TASK TO CARRY OUT >> Find out how many lines in the records have the string "được" in them, and state only that number.

SUPPLIED ENTRIES >>
Content starts

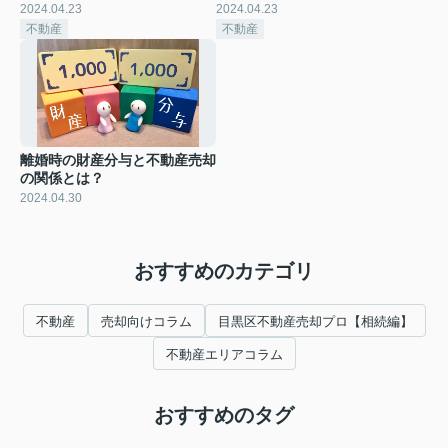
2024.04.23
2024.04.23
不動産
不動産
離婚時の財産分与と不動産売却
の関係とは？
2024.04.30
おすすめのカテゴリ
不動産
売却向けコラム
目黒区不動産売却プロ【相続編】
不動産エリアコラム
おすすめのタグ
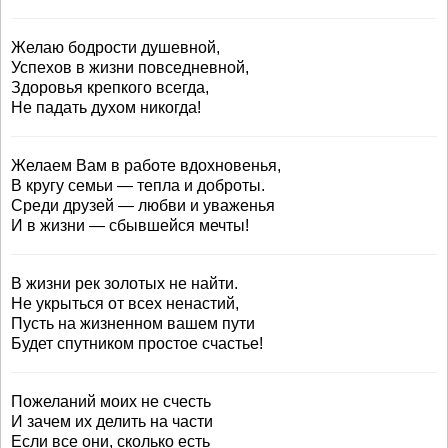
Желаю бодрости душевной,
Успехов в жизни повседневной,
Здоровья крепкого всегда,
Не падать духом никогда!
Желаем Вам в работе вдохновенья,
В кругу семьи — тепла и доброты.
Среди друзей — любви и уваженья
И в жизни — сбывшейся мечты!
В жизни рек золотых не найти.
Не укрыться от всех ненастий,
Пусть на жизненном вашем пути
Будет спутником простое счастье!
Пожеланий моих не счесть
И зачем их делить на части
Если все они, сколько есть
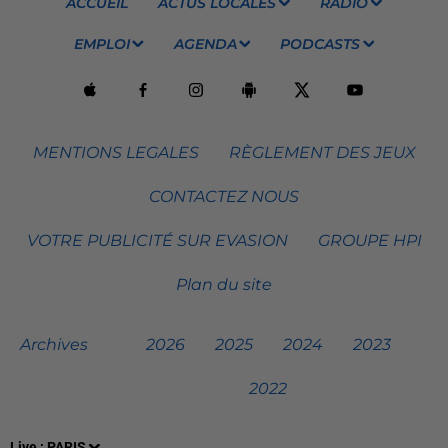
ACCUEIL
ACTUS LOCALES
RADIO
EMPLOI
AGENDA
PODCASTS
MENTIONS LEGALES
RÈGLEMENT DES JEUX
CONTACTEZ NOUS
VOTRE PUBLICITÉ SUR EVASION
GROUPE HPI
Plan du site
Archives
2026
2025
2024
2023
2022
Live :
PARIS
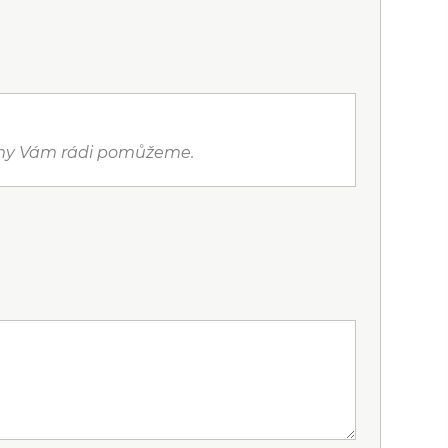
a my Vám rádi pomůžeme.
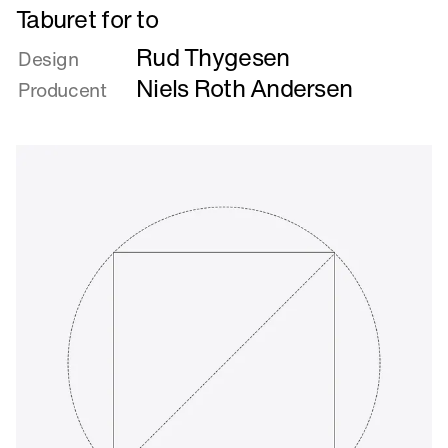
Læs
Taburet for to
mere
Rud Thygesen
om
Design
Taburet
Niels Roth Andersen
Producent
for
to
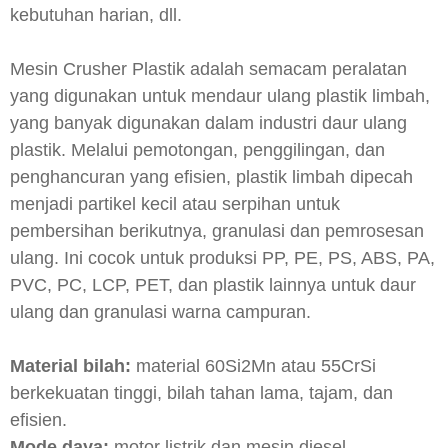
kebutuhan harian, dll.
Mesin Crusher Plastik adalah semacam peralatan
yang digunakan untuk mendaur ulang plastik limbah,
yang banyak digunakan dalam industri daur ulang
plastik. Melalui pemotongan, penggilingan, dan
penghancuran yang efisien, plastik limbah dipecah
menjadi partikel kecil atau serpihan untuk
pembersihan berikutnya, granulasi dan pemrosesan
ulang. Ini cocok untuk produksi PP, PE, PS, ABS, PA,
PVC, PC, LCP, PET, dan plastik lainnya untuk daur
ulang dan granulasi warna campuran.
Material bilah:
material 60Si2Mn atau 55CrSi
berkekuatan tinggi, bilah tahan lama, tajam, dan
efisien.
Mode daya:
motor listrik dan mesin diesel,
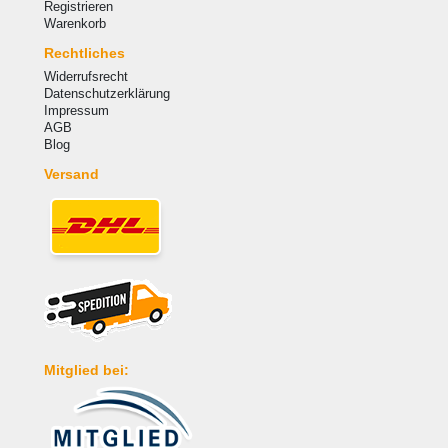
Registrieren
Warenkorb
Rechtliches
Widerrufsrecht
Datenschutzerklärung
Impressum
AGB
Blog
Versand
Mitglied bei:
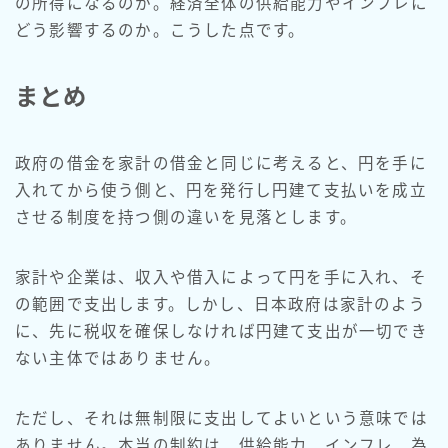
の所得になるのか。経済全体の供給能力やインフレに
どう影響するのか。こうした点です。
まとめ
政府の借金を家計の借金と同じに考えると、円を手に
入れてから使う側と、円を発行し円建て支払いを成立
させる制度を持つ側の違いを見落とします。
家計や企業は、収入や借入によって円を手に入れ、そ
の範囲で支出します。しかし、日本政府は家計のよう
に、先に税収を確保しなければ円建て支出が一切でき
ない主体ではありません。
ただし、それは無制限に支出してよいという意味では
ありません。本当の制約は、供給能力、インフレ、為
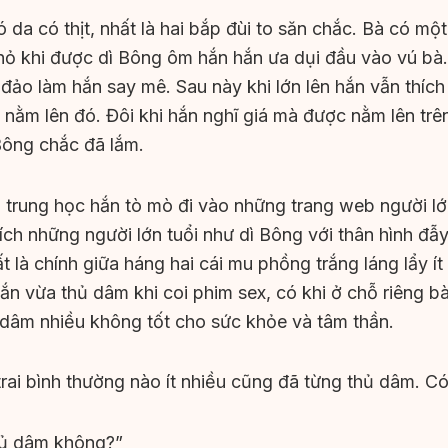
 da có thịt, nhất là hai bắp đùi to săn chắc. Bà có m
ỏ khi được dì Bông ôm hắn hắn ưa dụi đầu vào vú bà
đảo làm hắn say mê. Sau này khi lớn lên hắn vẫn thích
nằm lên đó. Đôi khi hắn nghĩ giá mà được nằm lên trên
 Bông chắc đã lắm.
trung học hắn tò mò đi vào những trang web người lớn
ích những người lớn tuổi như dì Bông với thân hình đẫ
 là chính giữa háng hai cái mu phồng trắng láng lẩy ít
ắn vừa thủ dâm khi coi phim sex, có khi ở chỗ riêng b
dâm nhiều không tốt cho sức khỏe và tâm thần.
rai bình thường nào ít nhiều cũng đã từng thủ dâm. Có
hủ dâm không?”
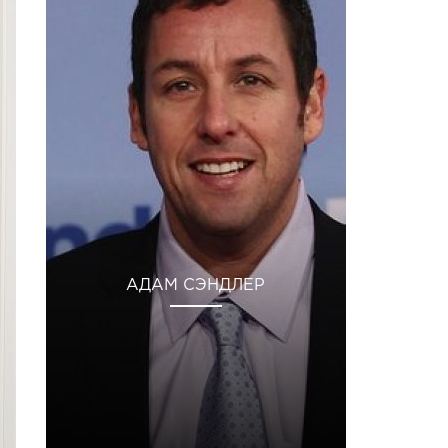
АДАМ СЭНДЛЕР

Content ends

SOLUTION BELOW >> 2